»»

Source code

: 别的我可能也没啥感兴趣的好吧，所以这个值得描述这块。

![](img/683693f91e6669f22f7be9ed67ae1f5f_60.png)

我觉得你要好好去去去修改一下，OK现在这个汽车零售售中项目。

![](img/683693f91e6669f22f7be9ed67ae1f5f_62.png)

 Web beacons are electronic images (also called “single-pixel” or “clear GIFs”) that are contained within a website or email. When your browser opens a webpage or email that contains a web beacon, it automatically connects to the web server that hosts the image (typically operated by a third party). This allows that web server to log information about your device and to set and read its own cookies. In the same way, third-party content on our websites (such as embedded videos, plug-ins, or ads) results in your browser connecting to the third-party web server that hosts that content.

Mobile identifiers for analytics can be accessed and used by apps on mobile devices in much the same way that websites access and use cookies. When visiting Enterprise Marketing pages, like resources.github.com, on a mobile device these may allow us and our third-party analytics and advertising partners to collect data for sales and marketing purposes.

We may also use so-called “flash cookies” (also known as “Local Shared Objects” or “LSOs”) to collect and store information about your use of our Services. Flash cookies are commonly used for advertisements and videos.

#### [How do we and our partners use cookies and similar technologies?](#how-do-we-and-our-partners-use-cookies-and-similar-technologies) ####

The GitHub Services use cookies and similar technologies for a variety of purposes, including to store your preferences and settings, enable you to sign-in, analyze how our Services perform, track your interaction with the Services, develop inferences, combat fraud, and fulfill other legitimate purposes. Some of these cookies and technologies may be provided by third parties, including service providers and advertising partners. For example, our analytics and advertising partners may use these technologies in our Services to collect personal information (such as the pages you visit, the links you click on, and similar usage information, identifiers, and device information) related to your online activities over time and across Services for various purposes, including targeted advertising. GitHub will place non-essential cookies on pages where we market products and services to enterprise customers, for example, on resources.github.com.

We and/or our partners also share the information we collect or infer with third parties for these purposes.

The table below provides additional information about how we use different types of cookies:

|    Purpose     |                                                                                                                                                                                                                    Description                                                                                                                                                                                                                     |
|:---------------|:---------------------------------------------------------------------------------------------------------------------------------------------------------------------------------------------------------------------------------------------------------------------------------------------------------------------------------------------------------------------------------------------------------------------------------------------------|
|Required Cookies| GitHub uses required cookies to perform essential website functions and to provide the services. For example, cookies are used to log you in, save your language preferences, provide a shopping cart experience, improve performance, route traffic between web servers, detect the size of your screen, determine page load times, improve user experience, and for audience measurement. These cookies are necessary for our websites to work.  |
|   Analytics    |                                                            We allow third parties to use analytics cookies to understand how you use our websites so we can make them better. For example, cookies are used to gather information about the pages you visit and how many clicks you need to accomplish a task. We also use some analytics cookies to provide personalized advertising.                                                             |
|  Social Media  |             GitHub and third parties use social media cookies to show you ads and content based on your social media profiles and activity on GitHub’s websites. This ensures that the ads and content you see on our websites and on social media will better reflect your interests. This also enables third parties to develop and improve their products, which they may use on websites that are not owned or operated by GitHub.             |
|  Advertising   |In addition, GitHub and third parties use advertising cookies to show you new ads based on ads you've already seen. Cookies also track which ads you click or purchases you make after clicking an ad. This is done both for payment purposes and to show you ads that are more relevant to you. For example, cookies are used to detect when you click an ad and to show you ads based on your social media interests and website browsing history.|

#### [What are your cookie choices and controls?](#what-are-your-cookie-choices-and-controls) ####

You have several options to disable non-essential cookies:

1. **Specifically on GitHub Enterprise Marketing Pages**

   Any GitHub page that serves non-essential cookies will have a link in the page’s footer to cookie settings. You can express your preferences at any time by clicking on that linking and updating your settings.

««

Which lines in the data above contain the word "social", matching case exactly? Pull out each such line in full.

** Task result **
|  Social Media  |             GitHub and third parties use social media cookies to show you ads and content based on your social media profiles and activity on GitHub’s websites. This ensures that the ads and content you see on our websites and on social media will better reflect your interests. This also enables third parties to develop and improve their products, which they may use on websites that are not owned or operated by GitHub.             |
|  Advertising   |In addition, GitHub and third parties use advertising cookies to show you new ads based on ads you've already seen. Cookies also track which ads you click or purchases you make after clicking an ad. This is done both for payment purposes and to show you ads that are more relevant to you. For example, cookies are used to detect when you click an ad and to show you ads based on your social media interests and website browsing history.|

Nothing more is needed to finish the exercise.